To compile the code, first decompress the package:

in linux:

tar -xvzf POSTagger.tgz cd POSTagger sh compile_all.sh

in windows:

decompress the POSTagger.zip compile.bat

You can open the all projects in NetBeans 7.1 (or maybe later) too.

  1. Example of usage

For any tools in this package a sample Persian treebank exist in "Treebank" folder. (the full treebank can be download freely from http://dadegan.ir/en).

  1. Running the package

This package run in two mode:

  • gui [default mode]
    Simple double click on jar file or run the following command:

java -jar POSTagger.jar

  • command-line
    In order to running package in command-line mode must be set -v flag (visible) to 0:

java -jar POSTagger.jar -v 0

for determining of operational mode, must be set -mode flag to one the following values: D2T|T2D|TR|TG
details of each operaional mode describe in the next sections.

3a. Convert Dependency To Tagger

Goal of this section is converting dependency treebank to tagger format for train (with gold tag) or test.

-i <input conll file>input conll file which you want to convert to tagger format
-o <output tag path>output file that can be used in tagger
-g <adding gold tag (0|1) [default: 1]>this parameter determines converted file used for train (1) or test(0)
-t <type of tag (fpod|cpos) [default: fpos]>determine type of tag that want extract from dependency treebank for train

For example:

java -jar POSTagger.jar -v 0 -mode D2T -i input.conll -o output.lbl -g 1 -t cpos

3b. Convert Tag To Dependency

After predicting tags, can used this section put resulting tags to correct place in dependency treebank.

-i <input tag file>input tag file that contains predicted POS tags of each word
-c <input conll file>input conll file which you wantr to add predicted POS tags in correct place
-o <output dependency path>output dependency file after adding tags
-t <type of tag (fpod|cpos) [default: fpos]>type of predicted tag that need for determine place of adding in conll file

For example:

java -jar POSTagger.jar -v 0 -mode T2D -i input.lbl -c input.conll -o output.conll -t cpos

3c. Train Tagger

Using implementation of the part-of-speech tagger described in [1].

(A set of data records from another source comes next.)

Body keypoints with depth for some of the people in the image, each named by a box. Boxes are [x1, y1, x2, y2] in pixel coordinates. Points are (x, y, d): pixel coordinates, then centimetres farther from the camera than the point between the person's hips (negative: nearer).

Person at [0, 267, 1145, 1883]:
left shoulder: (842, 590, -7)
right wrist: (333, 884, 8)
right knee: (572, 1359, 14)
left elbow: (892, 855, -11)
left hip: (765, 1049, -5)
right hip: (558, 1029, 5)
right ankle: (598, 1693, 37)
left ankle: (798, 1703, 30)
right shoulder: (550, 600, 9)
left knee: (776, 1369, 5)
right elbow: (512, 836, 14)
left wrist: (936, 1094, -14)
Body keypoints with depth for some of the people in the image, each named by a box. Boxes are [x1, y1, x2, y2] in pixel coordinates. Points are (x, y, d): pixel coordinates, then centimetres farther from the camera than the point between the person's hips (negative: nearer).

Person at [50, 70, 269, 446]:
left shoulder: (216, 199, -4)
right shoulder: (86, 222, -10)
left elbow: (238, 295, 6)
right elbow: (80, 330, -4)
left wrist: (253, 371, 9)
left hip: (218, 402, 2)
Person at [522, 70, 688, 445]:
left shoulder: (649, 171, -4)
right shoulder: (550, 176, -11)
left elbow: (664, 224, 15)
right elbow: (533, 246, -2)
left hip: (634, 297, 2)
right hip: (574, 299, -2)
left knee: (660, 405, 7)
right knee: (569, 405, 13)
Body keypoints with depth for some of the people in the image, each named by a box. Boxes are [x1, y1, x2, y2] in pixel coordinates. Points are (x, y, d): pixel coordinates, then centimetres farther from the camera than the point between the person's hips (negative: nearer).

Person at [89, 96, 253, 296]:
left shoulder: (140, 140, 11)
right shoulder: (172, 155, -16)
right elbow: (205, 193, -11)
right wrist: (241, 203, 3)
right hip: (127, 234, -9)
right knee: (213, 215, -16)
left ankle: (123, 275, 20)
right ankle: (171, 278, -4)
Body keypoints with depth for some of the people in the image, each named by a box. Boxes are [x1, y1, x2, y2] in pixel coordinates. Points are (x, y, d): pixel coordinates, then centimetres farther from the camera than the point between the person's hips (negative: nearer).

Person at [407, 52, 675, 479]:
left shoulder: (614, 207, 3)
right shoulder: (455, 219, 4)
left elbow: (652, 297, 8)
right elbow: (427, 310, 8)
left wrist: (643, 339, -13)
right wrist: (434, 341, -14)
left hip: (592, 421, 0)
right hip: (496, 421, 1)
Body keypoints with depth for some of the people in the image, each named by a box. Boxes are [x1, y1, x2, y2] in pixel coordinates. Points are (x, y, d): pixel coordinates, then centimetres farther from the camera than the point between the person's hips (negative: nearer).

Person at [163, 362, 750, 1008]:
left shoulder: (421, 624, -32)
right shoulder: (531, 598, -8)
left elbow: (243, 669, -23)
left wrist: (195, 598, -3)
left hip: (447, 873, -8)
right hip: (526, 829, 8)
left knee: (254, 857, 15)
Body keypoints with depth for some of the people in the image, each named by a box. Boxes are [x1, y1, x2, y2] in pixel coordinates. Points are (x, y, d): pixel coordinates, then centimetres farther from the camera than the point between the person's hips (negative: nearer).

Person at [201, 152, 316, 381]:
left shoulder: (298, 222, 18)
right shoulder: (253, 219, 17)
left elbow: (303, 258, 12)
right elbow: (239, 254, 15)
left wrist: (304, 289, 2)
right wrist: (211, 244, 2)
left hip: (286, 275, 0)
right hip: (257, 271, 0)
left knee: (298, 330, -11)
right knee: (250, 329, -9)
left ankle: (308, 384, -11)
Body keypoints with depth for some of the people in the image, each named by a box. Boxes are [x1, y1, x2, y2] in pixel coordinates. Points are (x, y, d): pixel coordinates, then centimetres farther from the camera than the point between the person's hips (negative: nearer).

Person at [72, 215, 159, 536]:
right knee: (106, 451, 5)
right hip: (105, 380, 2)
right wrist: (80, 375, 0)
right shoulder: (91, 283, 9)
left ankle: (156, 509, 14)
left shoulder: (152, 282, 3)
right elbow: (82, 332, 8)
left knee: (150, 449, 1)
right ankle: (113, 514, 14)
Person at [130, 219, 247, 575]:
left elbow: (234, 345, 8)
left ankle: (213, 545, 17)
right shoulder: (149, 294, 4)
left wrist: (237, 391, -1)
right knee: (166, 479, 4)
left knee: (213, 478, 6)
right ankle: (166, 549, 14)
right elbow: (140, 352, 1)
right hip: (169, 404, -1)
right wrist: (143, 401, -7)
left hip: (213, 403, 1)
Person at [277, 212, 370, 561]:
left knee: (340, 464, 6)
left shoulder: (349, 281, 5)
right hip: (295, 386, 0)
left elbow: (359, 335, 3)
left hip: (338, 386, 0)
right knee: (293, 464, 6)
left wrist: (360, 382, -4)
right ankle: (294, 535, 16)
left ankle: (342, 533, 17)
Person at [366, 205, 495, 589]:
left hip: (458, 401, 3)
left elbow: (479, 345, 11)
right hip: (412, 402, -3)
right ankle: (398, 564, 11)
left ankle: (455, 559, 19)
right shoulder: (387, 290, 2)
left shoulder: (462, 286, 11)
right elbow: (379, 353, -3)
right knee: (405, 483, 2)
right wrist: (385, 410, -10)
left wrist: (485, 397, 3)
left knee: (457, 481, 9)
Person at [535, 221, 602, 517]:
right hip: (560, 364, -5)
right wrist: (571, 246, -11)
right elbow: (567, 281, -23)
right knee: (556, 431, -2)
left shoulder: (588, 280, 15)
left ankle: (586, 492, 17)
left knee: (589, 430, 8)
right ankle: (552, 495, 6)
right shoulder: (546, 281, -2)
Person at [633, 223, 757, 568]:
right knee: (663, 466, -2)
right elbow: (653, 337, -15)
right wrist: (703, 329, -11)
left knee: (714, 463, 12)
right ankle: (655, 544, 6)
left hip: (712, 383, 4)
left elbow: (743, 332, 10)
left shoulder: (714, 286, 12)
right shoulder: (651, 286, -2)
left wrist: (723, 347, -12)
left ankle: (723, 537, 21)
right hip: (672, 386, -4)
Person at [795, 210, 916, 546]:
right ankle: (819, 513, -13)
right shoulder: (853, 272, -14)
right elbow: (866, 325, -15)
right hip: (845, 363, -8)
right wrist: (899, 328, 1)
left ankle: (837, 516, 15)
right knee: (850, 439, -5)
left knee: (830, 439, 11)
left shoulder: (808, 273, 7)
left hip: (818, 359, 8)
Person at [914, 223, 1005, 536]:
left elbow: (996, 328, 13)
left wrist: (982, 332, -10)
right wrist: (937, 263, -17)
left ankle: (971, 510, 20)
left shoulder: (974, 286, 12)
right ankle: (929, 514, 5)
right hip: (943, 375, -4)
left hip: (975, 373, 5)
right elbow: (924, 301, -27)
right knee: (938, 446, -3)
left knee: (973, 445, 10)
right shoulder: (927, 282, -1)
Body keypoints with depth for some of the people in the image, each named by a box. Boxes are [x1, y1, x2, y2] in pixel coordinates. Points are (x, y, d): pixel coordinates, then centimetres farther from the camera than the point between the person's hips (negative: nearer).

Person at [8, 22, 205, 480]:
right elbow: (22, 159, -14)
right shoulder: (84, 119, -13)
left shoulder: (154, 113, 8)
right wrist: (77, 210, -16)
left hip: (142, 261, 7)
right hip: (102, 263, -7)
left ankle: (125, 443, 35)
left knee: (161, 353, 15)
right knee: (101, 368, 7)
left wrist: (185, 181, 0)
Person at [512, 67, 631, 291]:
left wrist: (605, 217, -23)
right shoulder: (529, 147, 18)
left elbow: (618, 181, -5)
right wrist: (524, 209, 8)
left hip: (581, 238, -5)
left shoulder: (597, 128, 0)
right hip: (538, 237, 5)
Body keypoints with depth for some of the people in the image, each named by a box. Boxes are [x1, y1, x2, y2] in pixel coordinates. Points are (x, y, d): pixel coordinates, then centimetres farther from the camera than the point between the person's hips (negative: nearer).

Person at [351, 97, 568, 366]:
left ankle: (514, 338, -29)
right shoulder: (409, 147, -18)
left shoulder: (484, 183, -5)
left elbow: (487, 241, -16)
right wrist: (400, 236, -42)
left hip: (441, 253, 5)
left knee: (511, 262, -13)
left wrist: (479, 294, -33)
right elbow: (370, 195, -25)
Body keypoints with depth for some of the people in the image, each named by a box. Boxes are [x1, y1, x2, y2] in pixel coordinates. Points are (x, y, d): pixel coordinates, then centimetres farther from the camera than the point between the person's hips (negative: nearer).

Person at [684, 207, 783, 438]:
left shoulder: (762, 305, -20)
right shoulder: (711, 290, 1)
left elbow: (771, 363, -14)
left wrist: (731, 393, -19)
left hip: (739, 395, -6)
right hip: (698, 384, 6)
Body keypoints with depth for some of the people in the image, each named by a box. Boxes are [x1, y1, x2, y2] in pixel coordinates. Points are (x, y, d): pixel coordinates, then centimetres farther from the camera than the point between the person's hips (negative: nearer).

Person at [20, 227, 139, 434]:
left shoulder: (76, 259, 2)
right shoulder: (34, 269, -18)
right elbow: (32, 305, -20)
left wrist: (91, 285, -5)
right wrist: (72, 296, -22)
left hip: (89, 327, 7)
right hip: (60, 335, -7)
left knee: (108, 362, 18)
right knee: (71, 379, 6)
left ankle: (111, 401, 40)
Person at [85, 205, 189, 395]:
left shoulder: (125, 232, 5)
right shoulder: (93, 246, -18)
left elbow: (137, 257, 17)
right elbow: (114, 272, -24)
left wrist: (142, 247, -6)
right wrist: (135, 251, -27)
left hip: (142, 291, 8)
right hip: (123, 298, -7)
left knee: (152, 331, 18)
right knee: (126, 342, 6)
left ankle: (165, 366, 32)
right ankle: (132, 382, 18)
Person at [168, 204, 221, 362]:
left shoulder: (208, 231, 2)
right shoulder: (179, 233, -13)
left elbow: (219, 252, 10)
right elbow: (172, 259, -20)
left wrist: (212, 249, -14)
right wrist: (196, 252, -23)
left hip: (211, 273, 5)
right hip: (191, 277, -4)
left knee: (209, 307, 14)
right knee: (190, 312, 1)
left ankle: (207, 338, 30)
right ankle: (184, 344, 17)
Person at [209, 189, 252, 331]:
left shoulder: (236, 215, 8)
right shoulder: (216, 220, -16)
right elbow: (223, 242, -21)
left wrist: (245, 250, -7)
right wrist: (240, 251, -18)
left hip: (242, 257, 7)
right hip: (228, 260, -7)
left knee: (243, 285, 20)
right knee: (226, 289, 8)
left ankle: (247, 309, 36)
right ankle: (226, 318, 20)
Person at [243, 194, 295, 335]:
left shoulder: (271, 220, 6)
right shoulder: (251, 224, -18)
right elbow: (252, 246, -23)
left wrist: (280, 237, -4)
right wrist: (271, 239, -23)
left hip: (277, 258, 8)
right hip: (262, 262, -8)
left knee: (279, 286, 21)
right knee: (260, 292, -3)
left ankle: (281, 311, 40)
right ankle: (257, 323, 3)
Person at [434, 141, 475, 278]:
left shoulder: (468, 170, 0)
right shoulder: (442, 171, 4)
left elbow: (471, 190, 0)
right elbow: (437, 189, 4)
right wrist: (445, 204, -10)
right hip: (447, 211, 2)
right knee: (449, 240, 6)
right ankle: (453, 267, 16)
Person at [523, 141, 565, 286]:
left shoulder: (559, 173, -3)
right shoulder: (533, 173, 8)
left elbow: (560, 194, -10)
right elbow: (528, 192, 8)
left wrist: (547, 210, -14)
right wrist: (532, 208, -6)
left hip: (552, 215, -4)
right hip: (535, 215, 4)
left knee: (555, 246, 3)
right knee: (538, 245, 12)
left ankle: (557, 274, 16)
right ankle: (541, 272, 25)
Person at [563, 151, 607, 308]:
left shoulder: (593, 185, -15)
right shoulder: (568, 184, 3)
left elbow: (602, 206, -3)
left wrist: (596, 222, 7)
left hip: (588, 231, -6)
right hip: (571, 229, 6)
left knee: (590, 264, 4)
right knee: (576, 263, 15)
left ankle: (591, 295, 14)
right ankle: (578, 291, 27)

-i <input tag file for train>input tag file which contains word_tag of each sentence per line
-m <output model path>name of folder for saving training model
-iter <maximim number of iteration [default: 100]>maximum number of iteration usef during training

For example:

java -jar POSTagger.jar -v 0 -mode TR -i input.lbl -m model -iter 100


3d. Tagging

These parameters exsit for Tagging:

-i <input tag file for tagging>input tag file contain only words of each sentence per line
-m <trained model path>name of folder than saved pre-trained model
-o <output tag path>output tag file for adding predicted pos
-g <gold tag file [optional]>if you want evaluate predicted POS tag, can set tag file equal to input tag but with gold POS tag

For example:

java -jar POSTagger.jar -v 0 -mode TG -i input.lbl -m model -o output.lbl -g gold.lbl



[1] A. Ratnaparkhi, "A maximum entropy model for part-of-speech tagging", in Proceedings of the Empirical Methods in Natural Language Processing Conference, University of Pennsylvania, pp. 133-142, 1996.